• WHAT YOU NEED TO DO
Please copy the lines of the records below without any change, starting at the line that contains "genus: Lasiacis" and ending at the line that contains "family: Moraceae".

• LISTED RECORDS
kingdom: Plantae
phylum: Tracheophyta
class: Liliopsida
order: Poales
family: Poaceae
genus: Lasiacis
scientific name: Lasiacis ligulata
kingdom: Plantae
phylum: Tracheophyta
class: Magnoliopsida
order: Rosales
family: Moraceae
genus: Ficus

---

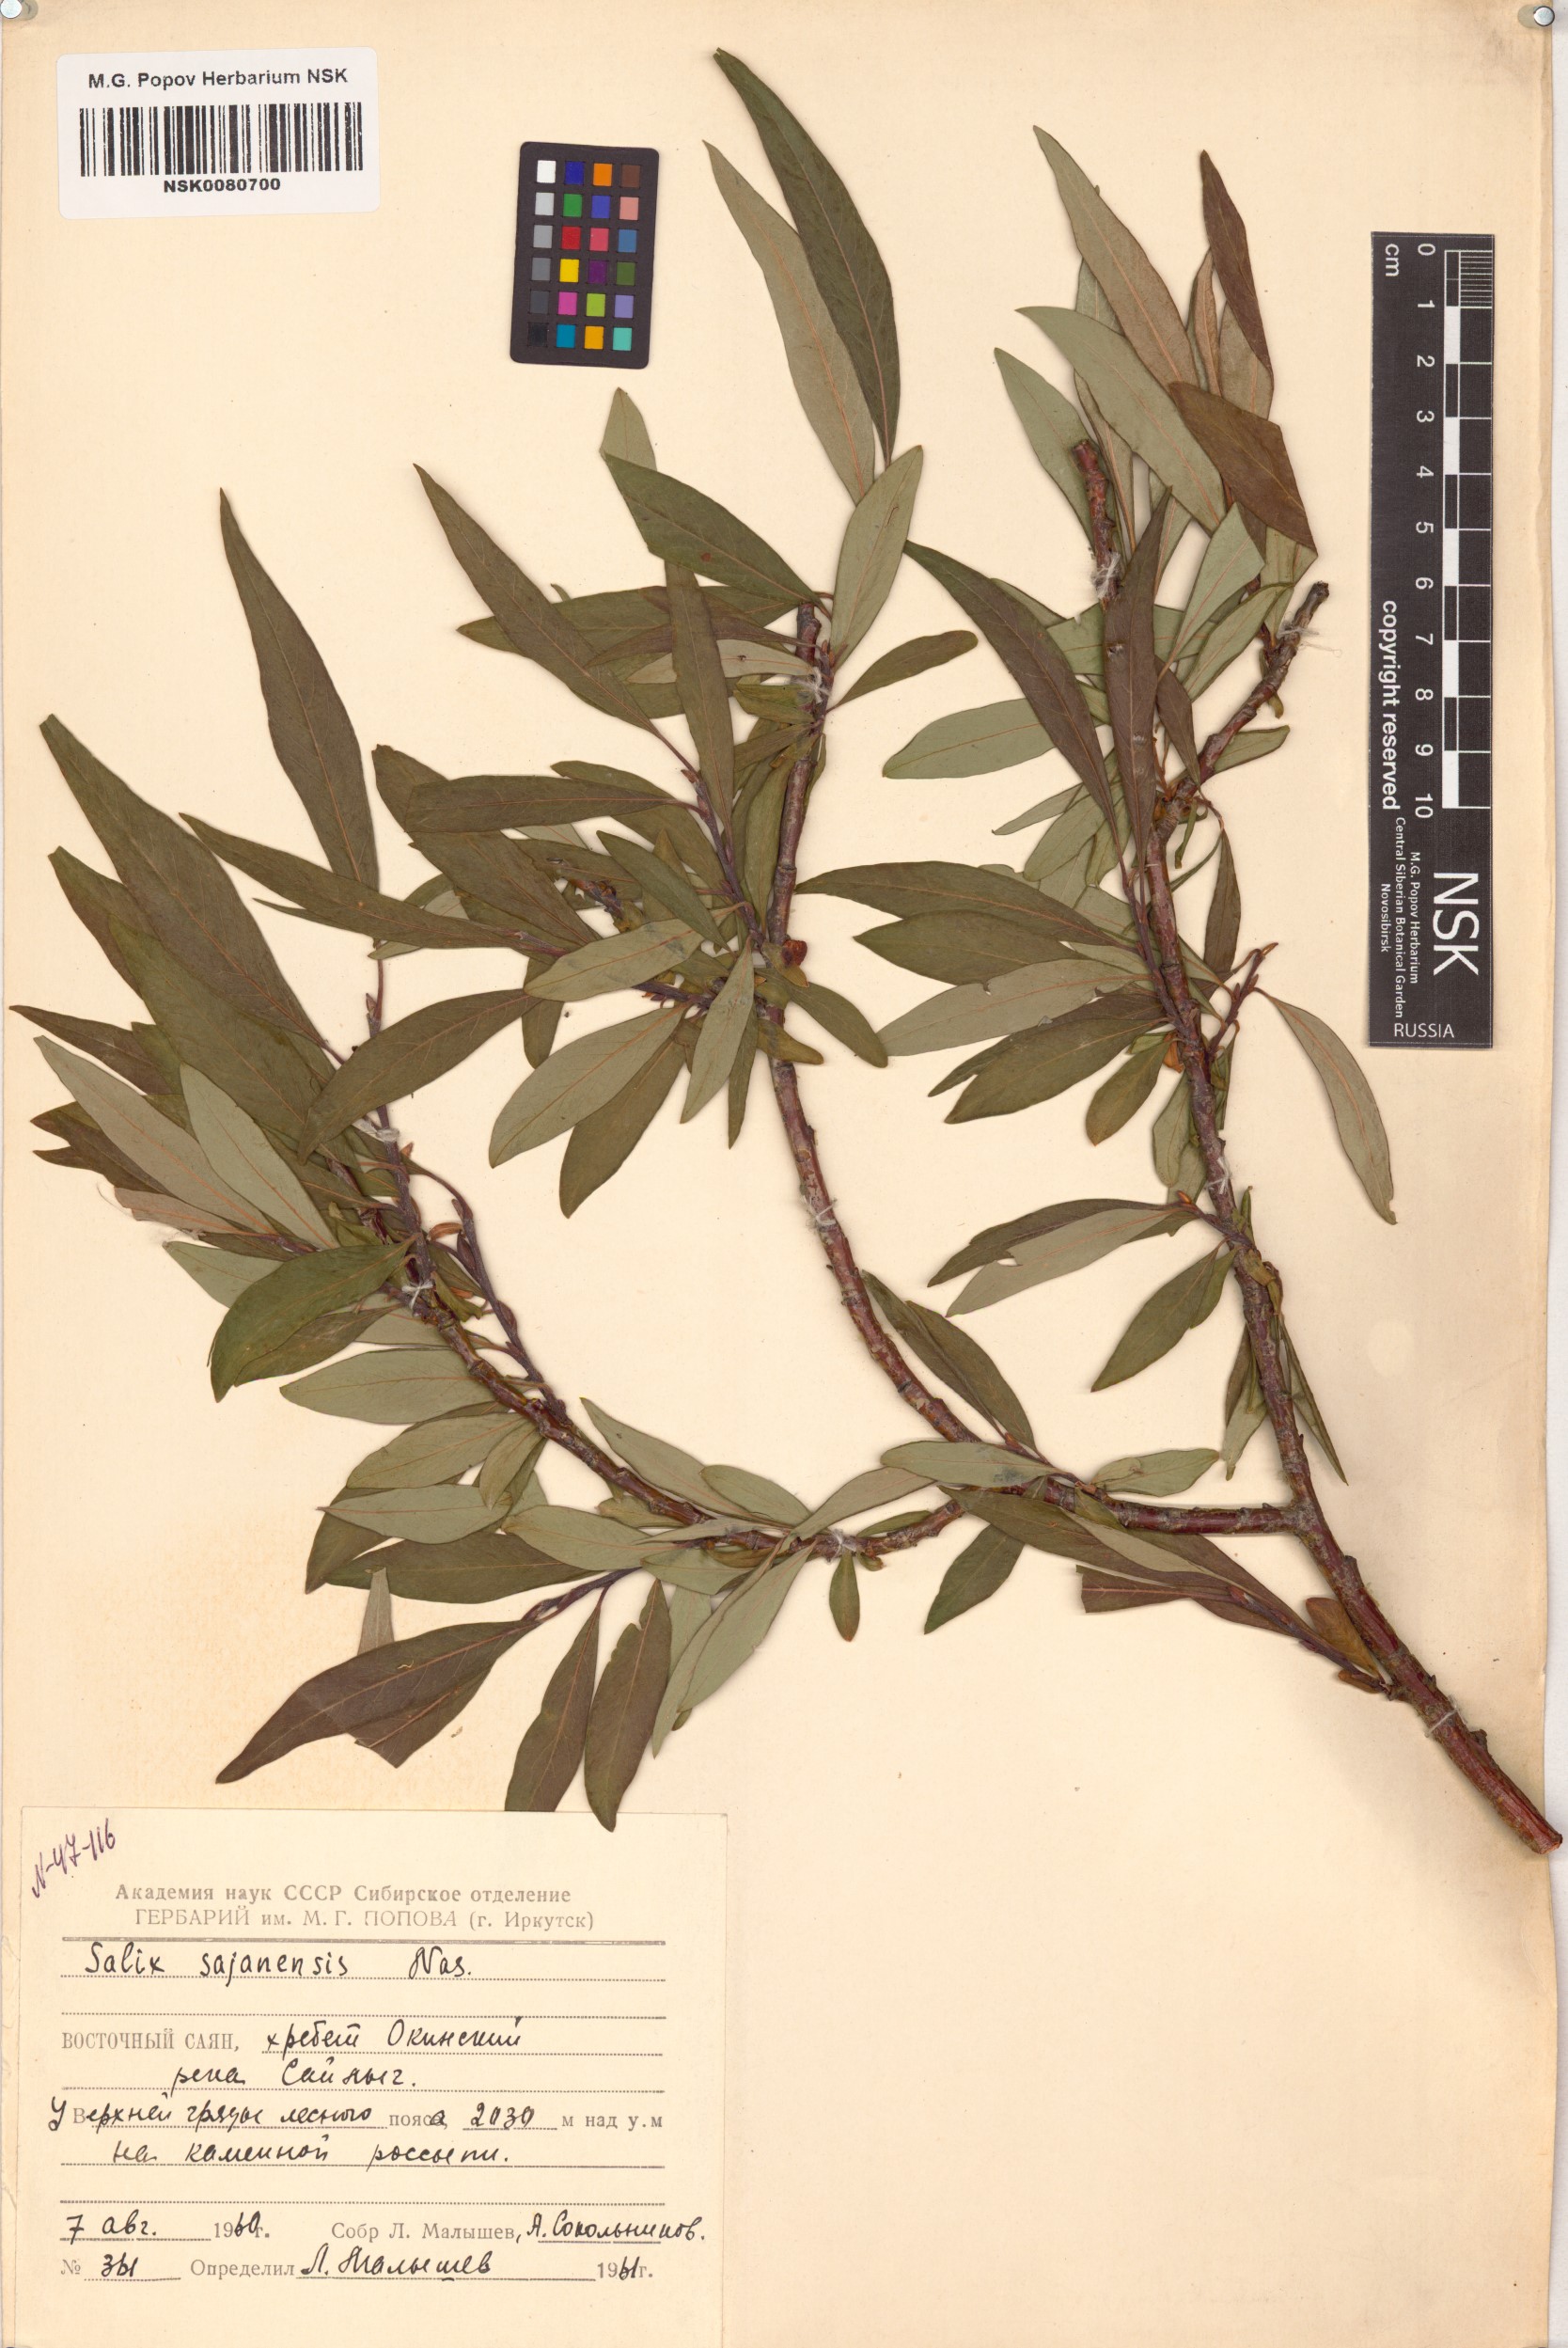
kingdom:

• EXERCISE RESULT
genus: Lasiacis
scientific name: Lasiacis ligulata
kingdom: Plantae
phylum: Tracheophyta
class: Magnoliopsida
order: Rosales
family: Moraceae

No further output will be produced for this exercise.